Divacancy-induced Ferromagnetism in Graphene Nanoribbons
W. Jaskolski, Leonor Chico, A.Ayuela

TL;DR
This paper demonstrates that reconstructed divacancies near the edges of zigzag graphene nanoribbons induce ferromagnetism by creating a net edge spin-polarization, offering a new method to magnetize these materials.
Contribution
It reveals that reconstructed divacancies can induce ferromagnetism in zigzag graphene nanoribbons without sublattice imbalance, a novel approach for magnetic property control.
Findings
Reconstructed divacancies near edges induce net spin-polarization.
Defect-edge band interactions cause asymmetric splitting from the Fermi level.

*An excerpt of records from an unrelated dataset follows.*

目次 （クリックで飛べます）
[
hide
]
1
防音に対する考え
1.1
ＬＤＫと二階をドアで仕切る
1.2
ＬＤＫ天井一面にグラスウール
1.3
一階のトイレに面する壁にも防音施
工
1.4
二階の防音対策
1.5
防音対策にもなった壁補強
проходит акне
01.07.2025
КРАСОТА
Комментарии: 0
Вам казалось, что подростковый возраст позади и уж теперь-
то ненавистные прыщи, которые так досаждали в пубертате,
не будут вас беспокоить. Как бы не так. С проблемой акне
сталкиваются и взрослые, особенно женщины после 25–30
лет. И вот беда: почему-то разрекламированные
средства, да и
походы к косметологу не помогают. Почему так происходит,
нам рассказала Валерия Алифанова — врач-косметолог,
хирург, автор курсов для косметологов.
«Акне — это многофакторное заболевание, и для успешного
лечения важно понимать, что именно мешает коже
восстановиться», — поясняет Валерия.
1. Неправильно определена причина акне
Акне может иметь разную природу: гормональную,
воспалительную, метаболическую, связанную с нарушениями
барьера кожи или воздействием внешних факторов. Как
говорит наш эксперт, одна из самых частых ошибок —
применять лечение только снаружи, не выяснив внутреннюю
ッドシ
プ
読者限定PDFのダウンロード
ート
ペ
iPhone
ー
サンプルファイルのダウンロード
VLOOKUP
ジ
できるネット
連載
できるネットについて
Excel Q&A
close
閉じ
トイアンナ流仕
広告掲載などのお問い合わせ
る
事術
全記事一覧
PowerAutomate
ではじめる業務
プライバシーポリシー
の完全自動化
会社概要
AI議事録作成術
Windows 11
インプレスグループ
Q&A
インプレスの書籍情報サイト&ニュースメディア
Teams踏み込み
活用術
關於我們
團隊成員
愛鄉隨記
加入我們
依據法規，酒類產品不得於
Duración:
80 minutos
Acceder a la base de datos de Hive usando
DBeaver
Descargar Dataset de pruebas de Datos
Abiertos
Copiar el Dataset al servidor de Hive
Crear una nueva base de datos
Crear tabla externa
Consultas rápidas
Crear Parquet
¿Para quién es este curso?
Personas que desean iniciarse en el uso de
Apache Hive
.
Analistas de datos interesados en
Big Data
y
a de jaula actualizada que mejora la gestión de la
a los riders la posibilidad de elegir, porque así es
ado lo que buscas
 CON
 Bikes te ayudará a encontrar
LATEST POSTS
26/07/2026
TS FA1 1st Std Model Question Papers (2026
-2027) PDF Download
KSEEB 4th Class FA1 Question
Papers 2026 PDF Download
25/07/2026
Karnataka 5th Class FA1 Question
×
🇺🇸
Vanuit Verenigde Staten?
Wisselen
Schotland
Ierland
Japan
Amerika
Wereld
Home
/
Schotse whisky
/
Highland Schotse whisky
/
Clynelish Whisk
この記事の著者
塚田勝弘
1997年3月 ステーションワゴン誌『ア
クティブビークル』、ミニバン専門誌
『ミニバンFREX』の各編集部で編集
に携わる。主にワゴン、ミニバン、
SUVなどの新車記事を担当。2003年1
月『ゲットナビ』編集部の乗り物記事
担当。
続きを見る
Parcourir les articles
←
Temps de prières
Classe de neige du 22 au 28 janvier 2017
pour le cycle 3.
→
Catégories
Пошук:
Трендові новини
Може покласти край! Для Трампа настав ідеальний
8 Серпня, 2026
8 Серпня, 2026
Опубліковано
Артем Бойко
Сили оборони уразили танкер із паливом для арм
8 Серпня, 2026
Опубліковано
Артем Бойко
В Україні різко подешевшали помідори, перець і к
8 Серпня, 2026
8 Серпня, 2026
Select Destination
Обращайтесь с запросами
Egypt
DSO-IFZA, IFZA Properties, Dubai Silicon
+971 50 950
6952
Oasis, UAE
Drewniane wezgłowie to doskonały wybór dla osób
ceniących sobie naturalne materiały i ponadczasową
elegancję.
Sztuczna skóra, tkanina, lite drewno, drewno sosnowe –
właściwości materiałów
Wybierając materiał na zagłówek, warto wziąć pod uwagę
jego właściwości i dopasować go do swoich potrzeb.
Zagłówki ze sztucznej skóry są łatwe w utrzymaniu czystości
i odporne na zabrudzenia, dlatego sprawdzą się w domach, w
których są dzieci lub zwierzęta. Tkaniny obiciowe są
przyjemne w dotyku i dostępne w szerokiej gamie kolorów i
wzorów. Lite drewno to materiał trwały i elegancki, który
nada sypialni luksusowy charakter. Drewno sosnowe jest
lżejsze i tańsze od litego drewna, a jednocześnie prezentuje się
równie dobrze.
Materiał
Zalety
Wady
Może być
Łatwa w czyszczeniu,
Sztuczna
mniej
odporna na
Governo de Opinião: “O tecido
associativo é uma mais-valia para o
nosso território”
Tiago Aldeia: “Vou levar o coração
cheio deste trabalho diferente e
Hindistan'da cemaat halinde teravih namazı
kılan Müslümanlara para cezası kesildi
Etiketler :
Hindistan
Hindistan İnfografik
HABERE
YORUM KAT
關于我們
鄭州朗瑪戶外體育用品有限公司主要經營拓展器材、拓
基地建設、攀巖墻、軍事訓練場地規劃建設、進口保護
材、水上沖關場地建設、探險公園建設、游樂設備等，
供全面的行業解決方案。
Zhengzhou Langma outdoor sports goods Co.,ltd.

Reconstructed divacancies provide a practical way to induce partial ferromagnetism.
Abstract
Zigzag graphene nanoribb ons have spin-polarized edges, anti-ferromagnetically coupled in the ground state with total spin zero. Customarily, these ribbons are made ferromagnetic by producing an imbalance between the two sublattices. Here we show that zigzag ribbons can be ferromagnetic due to the presence of reconstructed divacancies near one edge. This effect takes place despite the divacancies are produced by removing two atoms from opposite sublattices, being balanced before reconstruction to 5-8-5 defects. We demonstrate that there is a strong interaction between the defect-localized and edge bands which mix and split away from the Fermi level. This splitting is asymmetric, yielding a net edge spin-polarization. Therefore, the formation of reconstructed divacancies close to the edges of the nanoribbons can be a practical way to make them partially ferromagnetic.